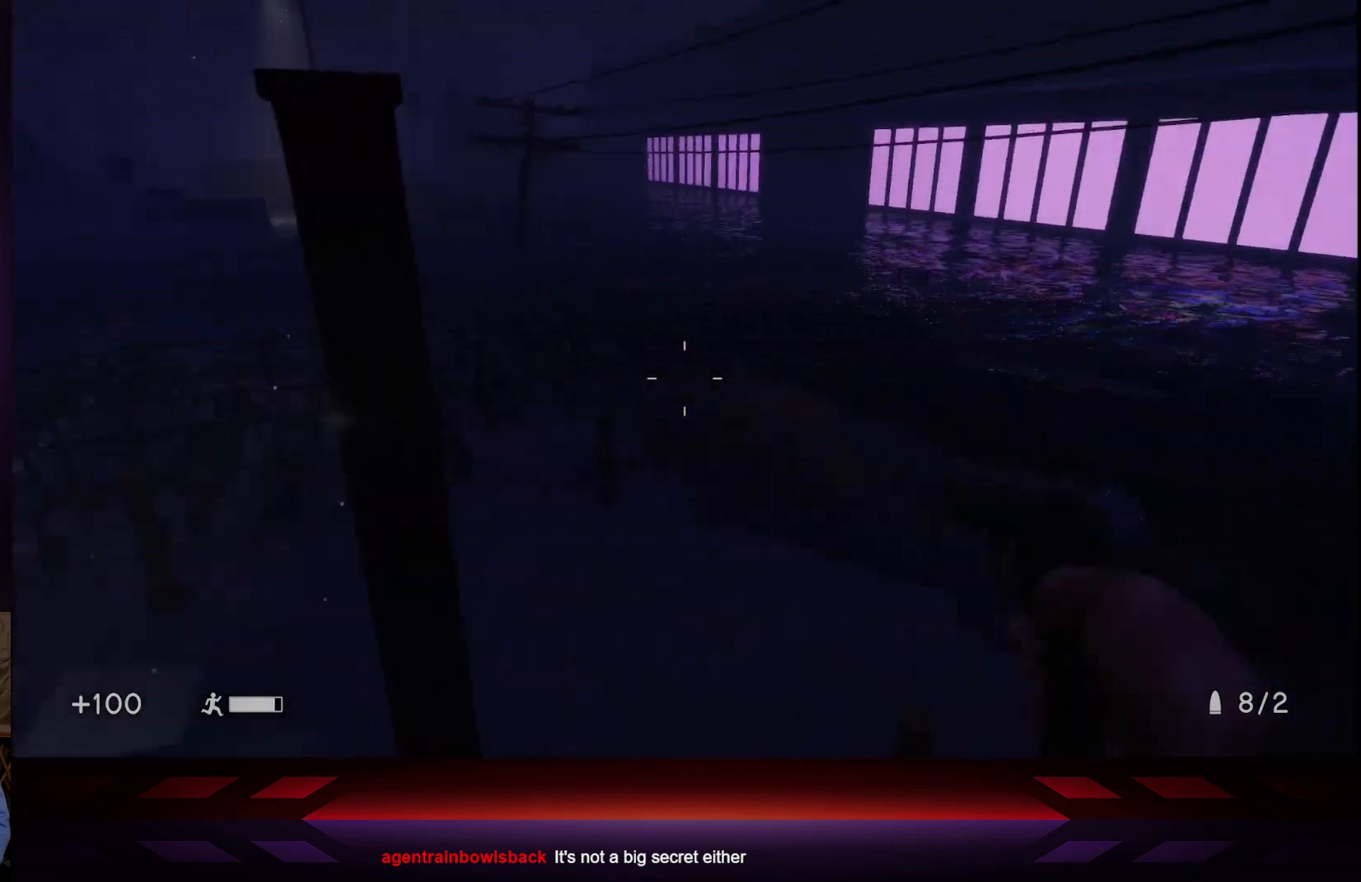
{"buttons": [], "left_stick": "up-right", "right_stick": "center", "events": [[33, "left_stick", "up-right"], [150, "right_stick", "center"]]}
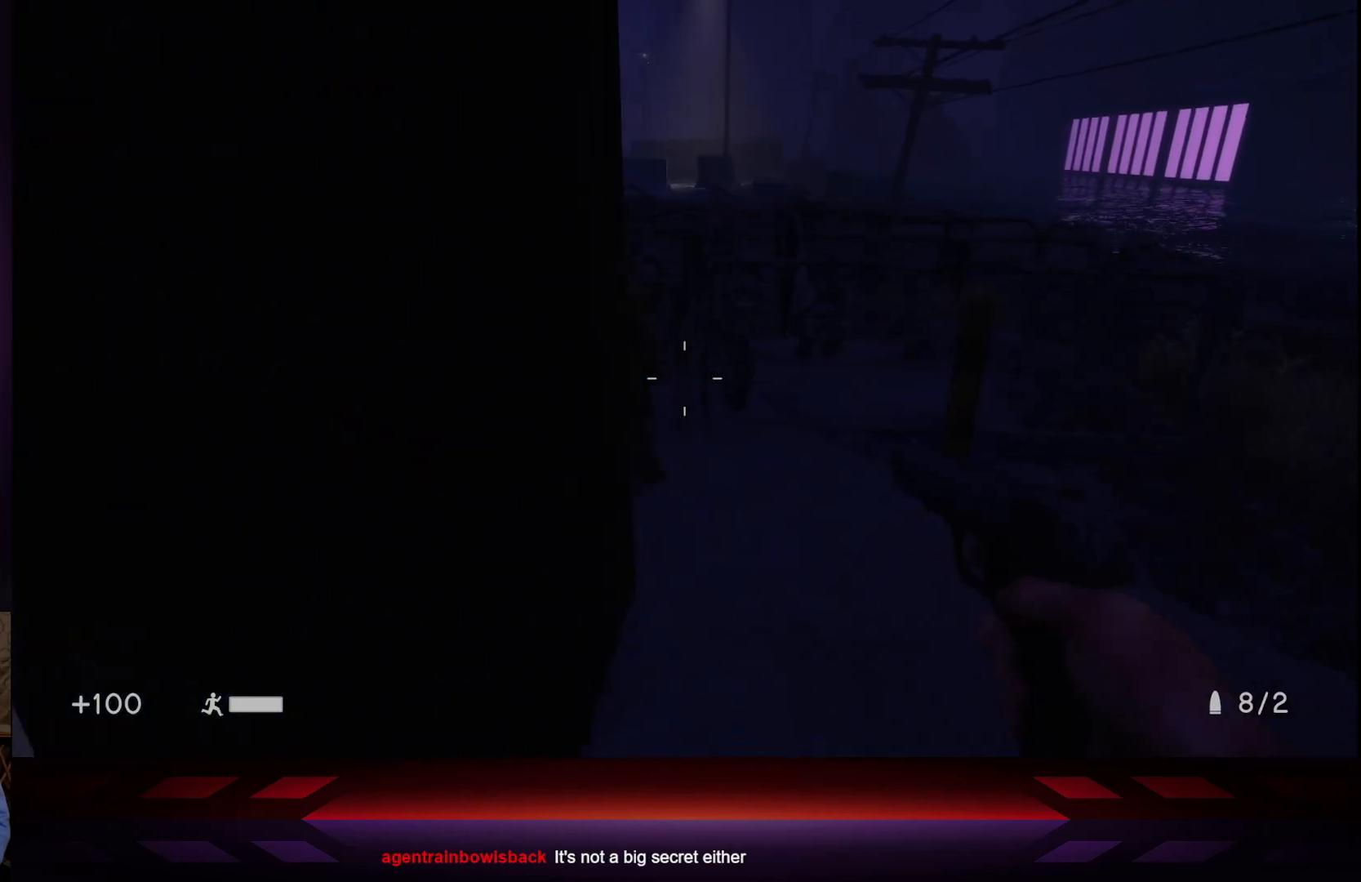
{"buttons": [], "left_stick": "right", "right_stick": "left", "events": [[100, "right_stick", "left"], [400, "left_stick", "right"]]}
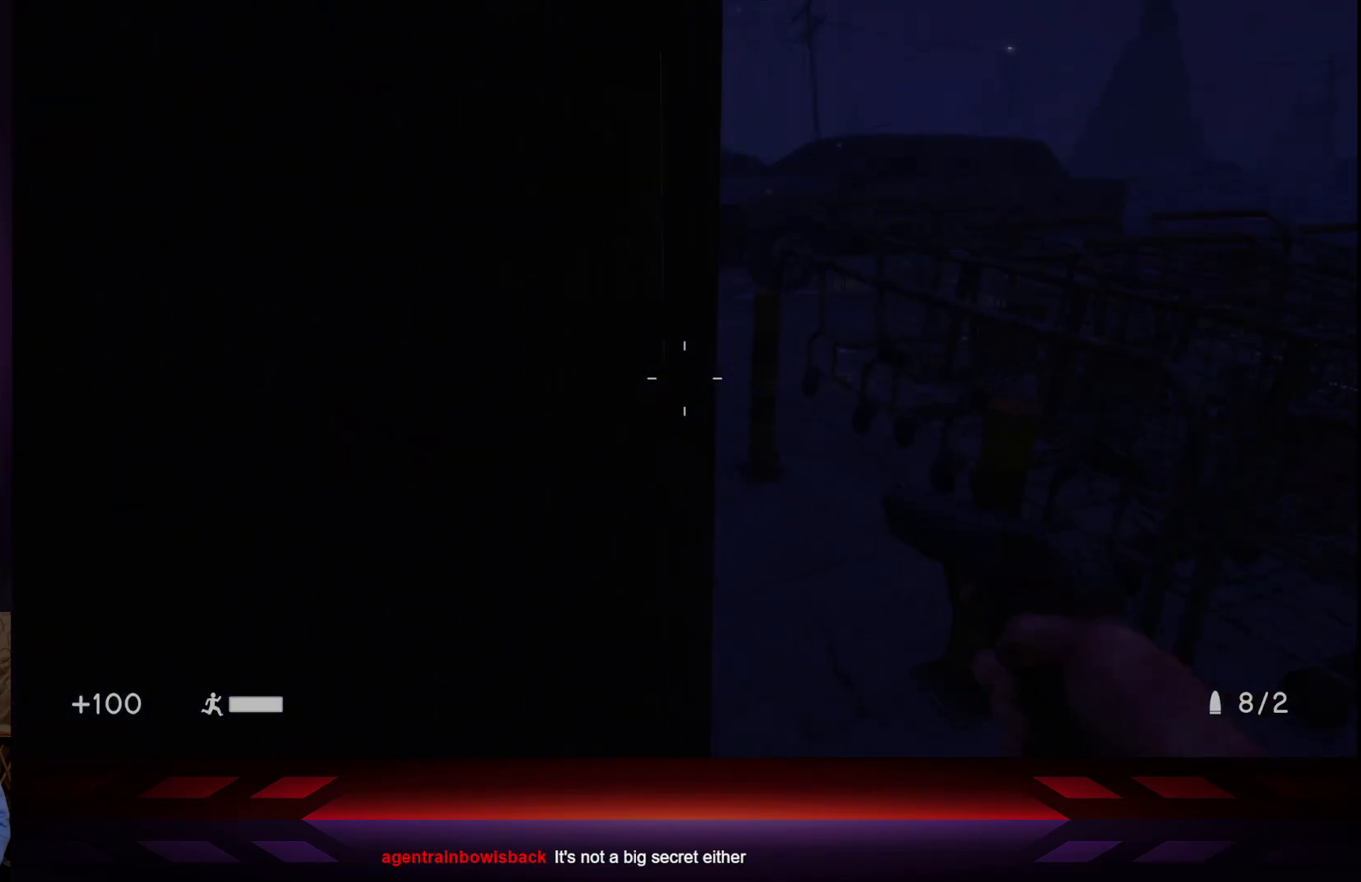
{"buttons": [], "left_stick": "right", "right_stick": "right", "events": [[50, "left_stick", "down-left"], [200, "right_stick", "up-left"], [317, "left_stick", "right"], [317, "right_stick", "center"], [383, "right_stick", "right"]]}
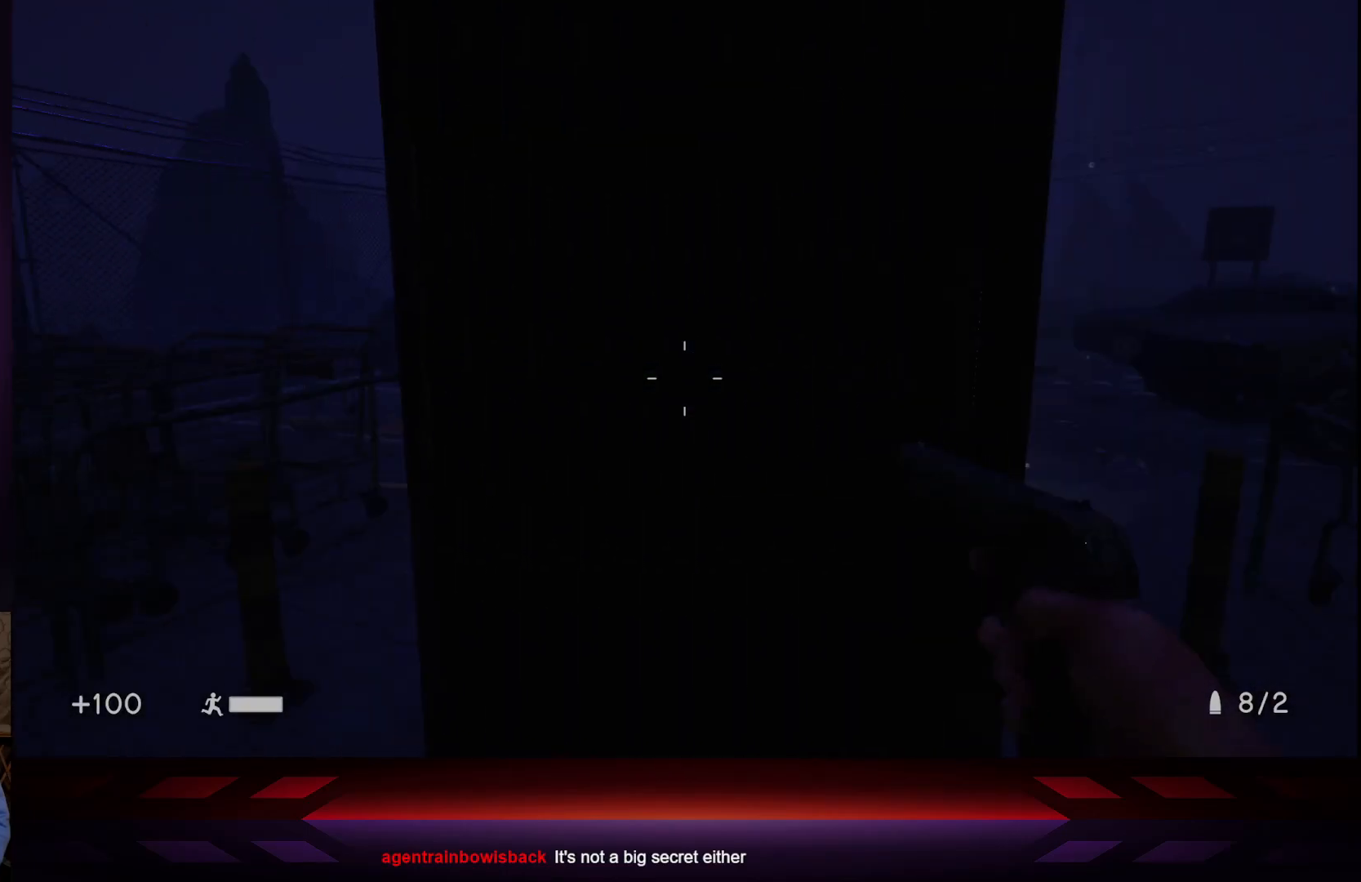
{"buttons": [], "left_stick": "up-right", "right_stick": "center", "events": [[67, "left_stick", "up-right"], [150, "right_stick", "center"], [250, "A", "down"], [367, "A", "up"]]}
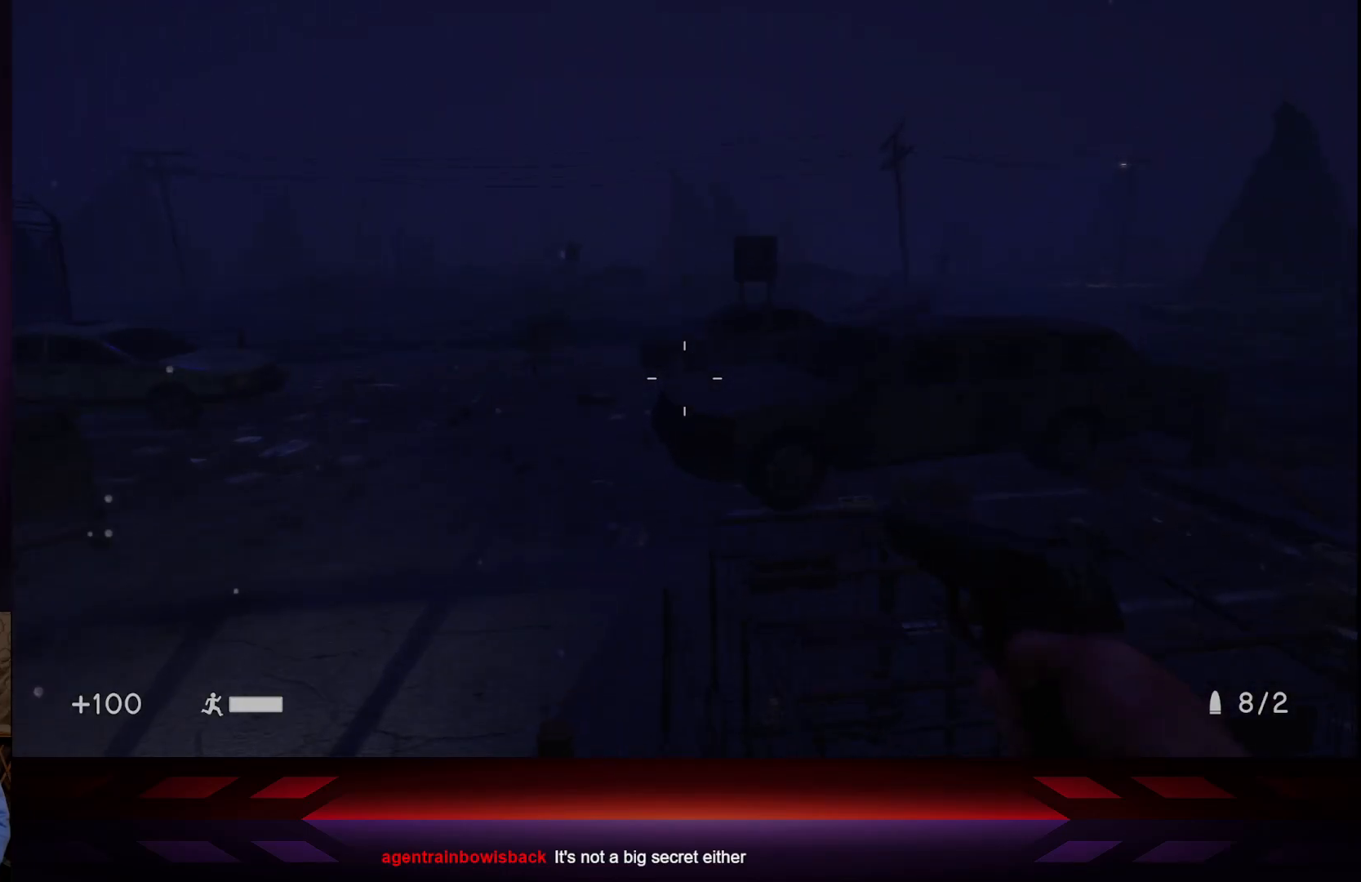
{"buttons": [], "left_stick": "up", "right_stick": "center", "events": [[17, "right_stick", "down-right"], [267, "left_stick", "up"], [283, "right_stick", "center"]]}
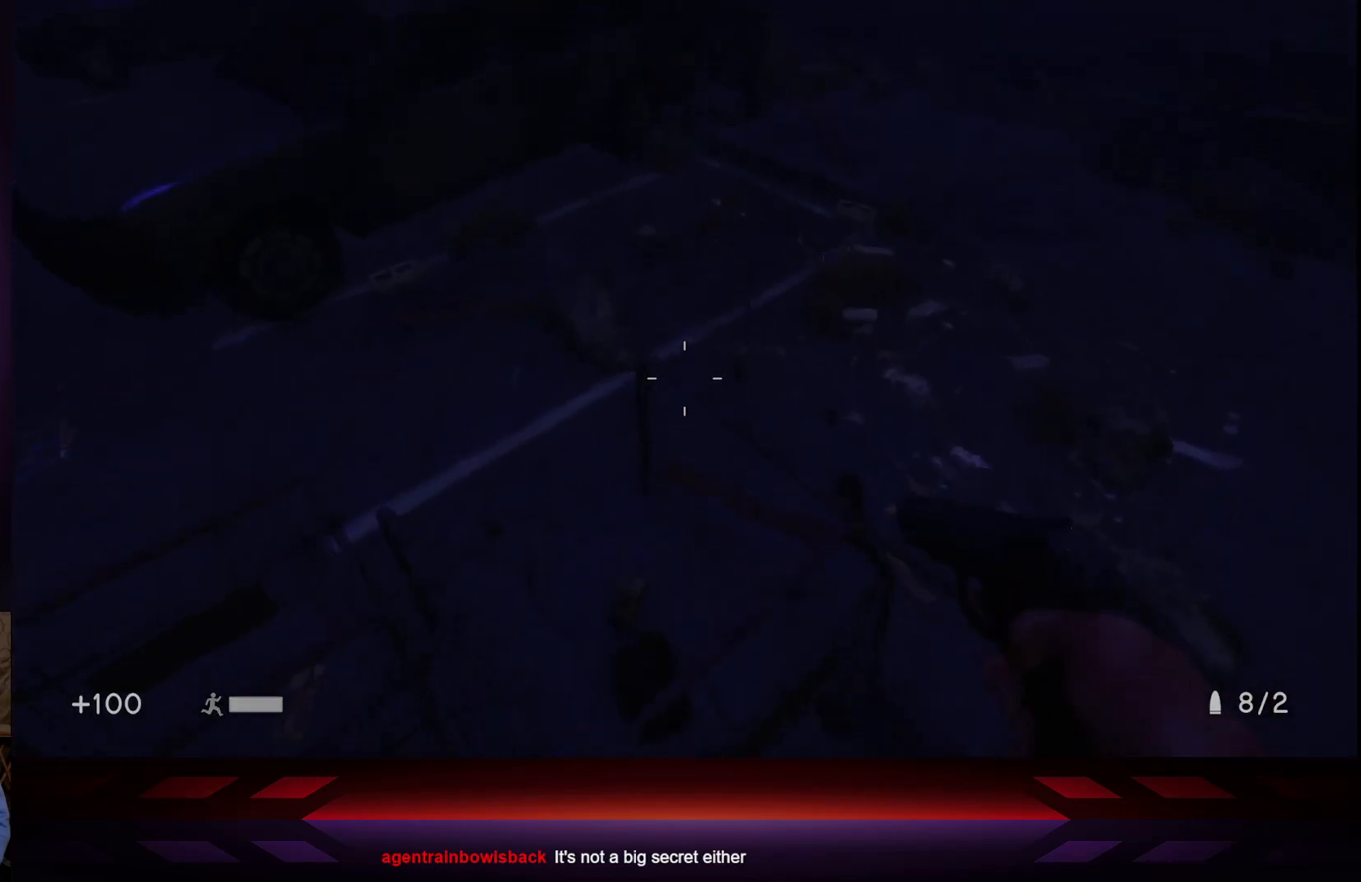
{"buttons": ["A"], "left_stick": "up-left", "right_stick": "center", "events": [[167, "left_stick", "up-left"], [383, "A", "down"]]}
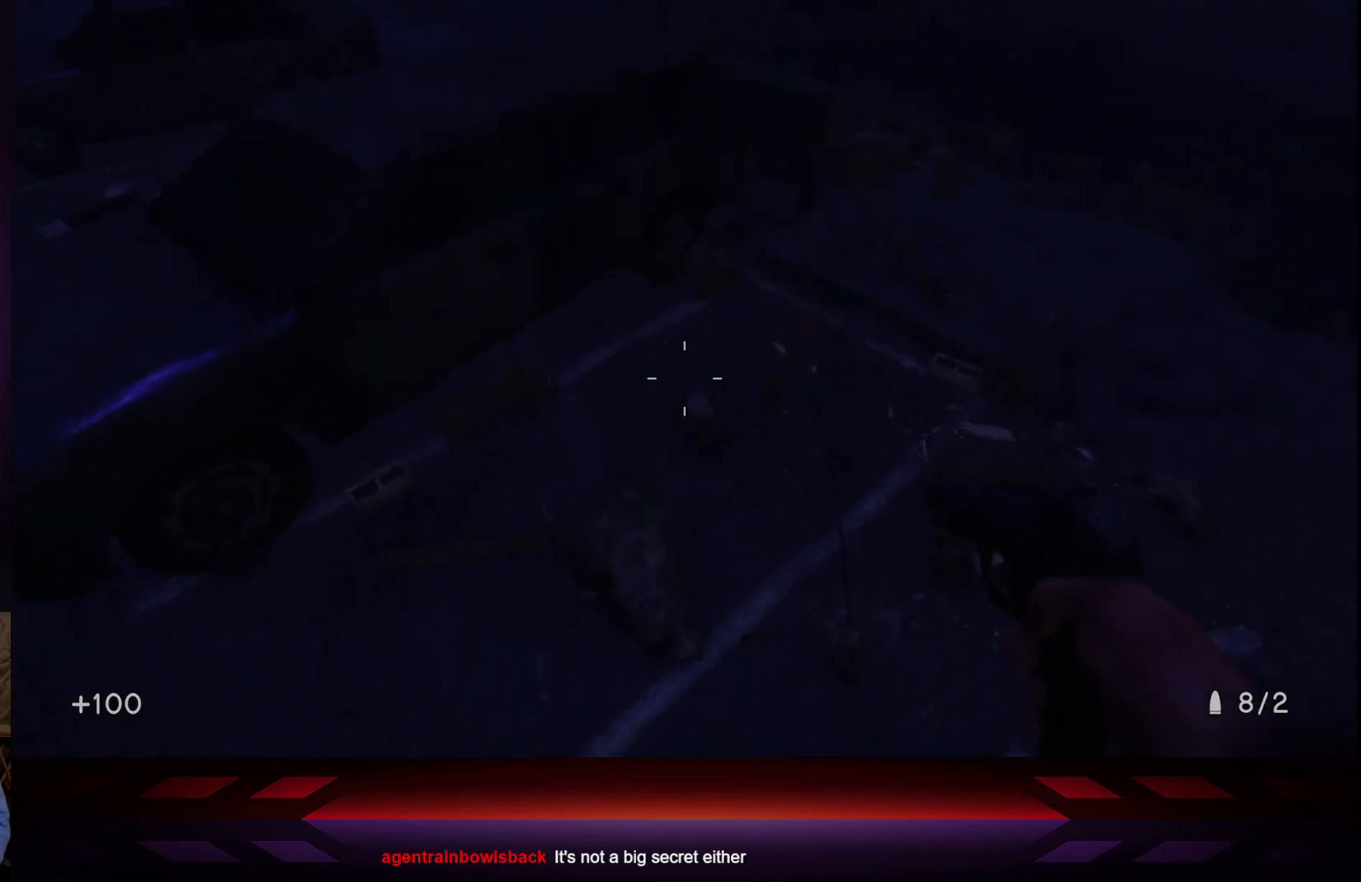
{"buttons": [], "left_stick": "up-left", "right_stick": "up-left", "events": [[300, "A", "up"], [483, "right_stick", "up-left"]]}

**What you have to do:**
For the material, state how many lines include the string "center"; the answer is that number alone.

**Reply to the task:**
5